• WHAT NEEDS TO BE DONE:
Every entry is to be returned exactly as it stands; the pictures are to be dropped.

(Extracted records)
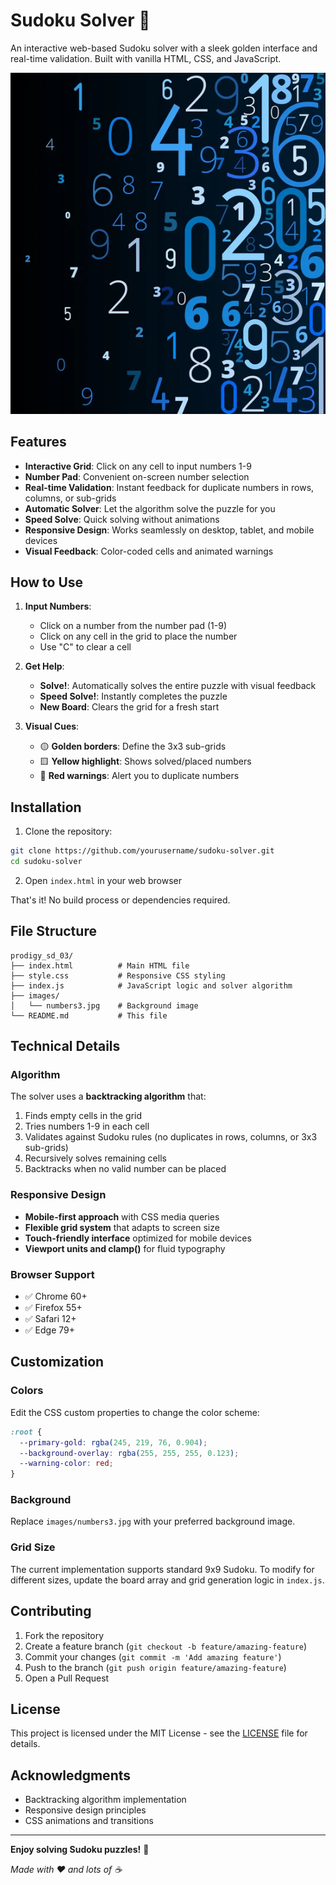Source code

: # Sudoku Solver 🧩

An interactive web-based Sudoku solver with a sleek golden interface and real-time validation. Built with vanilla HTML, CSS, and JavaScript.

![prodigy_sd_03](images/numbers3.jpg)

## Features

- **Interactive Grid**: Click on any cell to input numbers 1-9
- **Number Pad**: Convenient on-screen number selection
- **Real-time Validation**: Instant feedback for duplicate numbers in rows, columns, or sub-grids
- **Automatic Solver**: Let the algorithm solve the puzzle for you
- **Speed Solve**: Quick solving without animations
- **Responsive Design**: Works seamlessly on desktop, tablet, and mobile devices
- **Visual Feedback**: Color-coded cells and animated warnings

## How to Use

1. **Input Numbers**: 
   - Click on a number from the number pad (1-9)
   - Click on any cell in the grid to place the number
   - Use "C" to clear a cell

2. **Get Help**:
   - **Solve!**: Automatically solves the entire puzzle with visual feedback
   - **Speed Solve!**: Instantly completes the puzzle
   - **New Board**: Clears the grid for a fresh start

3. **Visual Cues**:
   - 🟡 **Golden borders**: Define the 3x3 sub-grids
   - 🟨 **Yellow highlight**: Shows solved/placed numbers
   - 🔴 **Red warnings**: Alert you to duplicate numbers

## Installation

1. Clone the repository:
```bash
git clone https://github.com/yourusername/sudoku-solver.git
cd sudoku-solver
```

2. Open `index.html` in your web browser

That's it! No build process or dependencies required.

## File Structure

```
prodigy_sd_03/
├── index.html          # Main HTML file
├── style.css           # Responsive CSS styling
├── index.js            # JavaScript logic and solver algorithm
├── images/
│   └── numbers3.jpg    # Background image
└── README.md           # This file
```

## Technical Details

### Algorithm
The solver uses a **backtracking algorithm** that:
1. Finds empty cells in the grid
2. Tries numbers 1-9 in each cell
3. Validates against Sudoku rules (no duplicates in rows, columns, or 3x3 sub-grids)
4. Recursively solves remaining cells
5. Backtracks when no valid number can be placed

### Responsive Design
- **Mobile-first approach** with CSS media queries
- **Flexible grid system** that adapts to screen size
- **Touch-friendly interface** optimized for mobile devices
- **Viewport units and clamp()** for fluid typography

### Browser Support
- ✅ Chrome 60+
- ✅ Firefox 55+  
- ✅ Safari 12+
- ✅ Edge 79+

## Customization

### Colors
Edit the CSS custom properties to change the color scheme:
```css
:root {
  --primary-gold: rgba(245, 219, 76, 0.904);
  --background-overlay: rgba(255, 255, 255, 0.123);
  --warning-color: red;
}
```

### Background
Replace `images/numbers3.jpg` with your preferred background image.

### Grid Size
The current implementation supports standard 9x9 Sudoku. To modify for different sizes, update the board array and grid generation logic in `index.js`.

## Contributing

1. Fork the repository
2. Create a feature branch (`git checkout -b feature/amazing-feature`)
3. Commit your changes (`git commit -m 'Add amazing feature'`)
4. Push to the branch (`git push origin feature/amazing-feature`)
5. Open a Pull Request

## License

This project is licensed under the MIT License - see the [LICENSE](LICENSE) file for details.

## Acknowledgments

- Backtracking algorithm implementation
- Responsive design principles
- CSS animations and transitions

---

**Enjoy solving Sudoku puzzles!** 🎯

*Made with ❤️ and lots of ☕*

• SOLUTION:
Source code

: # Sudoku Solver 🧩

An interactive web-based Sudoku solver with a sleek golden interface and real-time validation. Built with vanilla HTML, CSS, and JavaScript.

![prodigy_sd_03](images/numbers3.jpg)

## Features

- **Interactive Grid**: Click on any cell to input numbers 1-9
- **Number Pad**: Convenient on-screen number selection
- **Real-time Validation**: Instant feedback for duplicate numbers in rows, columns, or sub-grids
- **Automatic Solver**: Let the algorithm solve the puzzle for you
- **Speed Solve**: Quick solving without animations
- **Responsive Design**: Works seamlessly on desktop, tablet, and mobile devices
- **Visual Feedback**: Color-coded cells and animated warnings

## How to Use

1. **Input Numbers**: 
   - Click on a number from the number pad (1-9)
   - Click on any cell in the grid to place the number
   - Use "C" to clear a cell

2. **Get Help**:
   - **Solve!**: Automatically solves the entire puzzle with visual feedback
   - **Speed Solve!**: Instantly completes the puzzle
   - **New Board**: Clears the grid for a fresh start

3. **Visual Cues**:
   - 🟡 **Golden borders**: Define the 3x3 sub-grids
   - 🟨 **Yellow highlight**: Shows solved/placed numbers
   - 🔴 **Red warnings**: Alert you to duplicate numbers

## Installation

1. Clone the repository:
```bash
git clone https://github.com/yourusername/sudoku-solver.git
cd sudoku-solver
```

2. Open `index.html` in your web browser

That's it! No build process or dependencies required.

## File Structure

```
prodigy_sd_03/
├── index.html          # Main HTML file
├── style.css           # Responsive CSS styling
├── index.js            # JavaScript logic and solver algorithm
├── images/
│   └── numbers3.jpg    # Background image
└── README.md           # This file
```

## Technical Details

### Algorithm
The solver uses a **backtracking algorithm** that:
1. Finds empty cells in the grid
2. Tries numbers 1-9 in each cell
3. Validates against Sudoku rules (no duplicates in rows, columns, or 3x3 sub-grids)
4. Recursively solves remaining cells
5. Backtracks when no valid number can be placed

### Responsive Design
- **Mobile-first approach** with CSS media queries
- **Flexible grid system** that adapts to screen size
- **Touch-friendly interface** optimized for mobile devices
- **Viewport units and clamp()** for fluid typography

### Browser Support
- ✅ Chrome 60+
- ✅ Firefox 55+  
- ✅ Safari 12+
- ✅ Edge 79+

## Customization

### Colors
Edit the CSS custom properties to change the color scheme:
```css
:root {
  --primary-gold: rgba(245, 219, 76, 0.904);
  --background-overlay: rgba(255, 255, 255, 0.123);
  --warning-color: red;
}
```

### Background
Replace `images/numbers3.jpg` with your preferred background image.

### Grid Size
The current implementation supports standard 9x9 Sudoku. To modify for different sizes, update the board array and grid generation logic in `index.js`.

## Contributing

1. Fork the repository
2. Create a feature branch (`git checkout -b feature/amazing-feature`)
3. Commit your changes (`git commit -m 'Add amazing feature'`)
4. Push to the branch (`git push origin feature/amazing-feature`)
5. Open a Pull Request

## License

This project is licensed under the MIT License - see the [LICENSE](LICENSE) file for details.

## Acknowledgments

- Backtracking algorithm implementation
- Responsive design principles
- CSS animations and transitions

---

**Enjoy solving Sudoku puzzles!** 🎯

*Made with ❤️ and lots of ☕*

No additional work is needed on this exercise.